PROBLEM STATEMENT » In the lines that begin with the one containing "scientific name: Melilotus albus" and continue through the end of the lines, substitute "vernacular name" for "common name" wherever it occurs. Reproduce only that span, leaving everything else unchanged.

Records from a data source
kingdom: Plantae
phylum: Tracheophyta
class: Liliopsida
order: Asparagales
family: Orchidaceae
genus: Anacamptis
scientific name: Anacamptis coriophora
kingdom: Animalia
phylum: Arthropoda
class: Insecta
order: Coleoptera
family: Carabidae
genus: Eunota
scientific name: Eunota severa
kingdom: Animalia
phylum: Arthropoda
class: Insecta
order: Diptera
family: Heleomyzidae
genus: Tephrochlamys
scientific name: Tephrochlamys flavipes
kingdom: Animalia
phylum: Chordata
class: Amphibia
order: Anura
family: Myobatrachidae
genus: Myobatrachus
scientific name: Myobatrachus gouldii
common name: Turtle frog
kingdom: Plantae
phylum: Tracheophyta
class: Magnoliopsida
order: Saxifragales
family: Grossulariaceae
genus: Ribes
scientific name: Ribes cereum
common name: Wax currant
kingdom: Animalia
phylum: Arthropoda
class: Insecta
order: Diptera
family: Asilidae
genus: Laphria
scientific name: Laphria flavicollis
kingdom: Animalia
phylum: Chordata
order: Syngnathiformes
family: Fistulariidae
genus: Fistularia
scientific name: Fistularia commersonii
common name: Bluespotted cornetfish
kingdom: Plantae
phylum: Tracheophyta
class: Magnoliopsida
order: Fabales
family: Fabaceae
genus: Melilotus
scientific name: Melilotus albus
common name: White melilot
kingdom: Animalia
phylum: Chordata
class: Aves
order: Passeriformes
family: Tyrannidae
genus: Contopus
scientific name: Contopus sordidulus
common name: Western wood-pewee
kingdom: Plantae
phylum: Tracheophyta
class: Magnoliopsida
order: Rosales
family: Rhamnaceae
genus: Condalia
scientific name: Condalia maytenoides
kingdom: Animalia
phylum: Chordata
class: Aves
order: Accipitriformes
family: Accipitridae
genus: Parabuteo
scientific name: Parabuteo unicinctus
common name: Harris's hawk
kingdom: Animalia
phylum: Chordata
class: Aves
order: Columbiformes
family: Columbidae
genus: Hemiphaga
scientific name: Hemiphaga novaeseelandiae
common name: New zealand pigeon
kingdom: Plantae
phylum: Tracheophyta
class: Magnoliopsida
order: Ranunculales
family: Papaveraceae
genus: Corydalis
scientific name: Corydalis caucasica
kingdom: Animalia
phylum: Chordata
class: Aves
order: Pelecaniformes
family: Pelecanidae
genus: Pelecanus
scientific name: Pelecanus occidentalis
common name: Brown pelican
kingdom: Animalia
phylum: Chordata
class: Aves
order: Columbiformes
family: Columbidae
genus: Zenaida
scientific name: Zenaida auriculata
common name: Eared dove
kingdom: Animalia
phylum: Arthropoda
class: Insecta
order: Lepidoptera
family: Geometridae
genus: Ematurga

SOLVED PROBLEM »
scientific name: Melilotus albus
vernacular name: White melilot
kingdom: Animalia
phylum: Chordata
class: Aves
order: Passeriformes
family: Tyrannidae
genus: Contopus
scientific name: Contopus sordidulus
vernacular name: Western wood-pewee
kingdom: Plantae
phylum: Tracheophyta
class: Magnoliopsida
order: Rosales
family: Rhamnaceae
genus: Condalia
scientific name: Condalia maytenoides
kingdom: Animalia
phylum: Chordata
class: Aves
order: Accipitriformes
family: Accipitridae
genus: Parabuteo
scientific name: Parabuteo unicinctus
vernacular name: Harris's hawk
kingdom: Animalia
phylum: Chordata
class: Aves
order: Columbiformes
family: Columbidae
genus: Hemiphaga
scientific name: Hemiphaga novaeseelandiae
vernacular name: New zealand pigeon
kingdom: Plantae
phylum: Tracheophyta
class: Magnoliopsida
order: Ranunculales
family: Papaveraceae
genus: Corydalis
scientific name: Corydalis caucasica
kingdom: Animalia
phylum: Chordata
class: Aves
order: Pelecaniformes
family: Pelecanidae
genus: Pelecanus
scientific name: Pelecanus occidentalis
vernacular name: Brown pelican
kingdom: Animalia
phylum: Chordata
class: Aves
order: Columbiformes
family: Columbidae
genus: Zenaida
scientific name: Zenaida auriculata
vernacular name: Eared dove
kingdom: Animalia
phylum: Arthropoda
class: Insecta
order: Lepidoptera
family: Geometridae
genus: Ematurga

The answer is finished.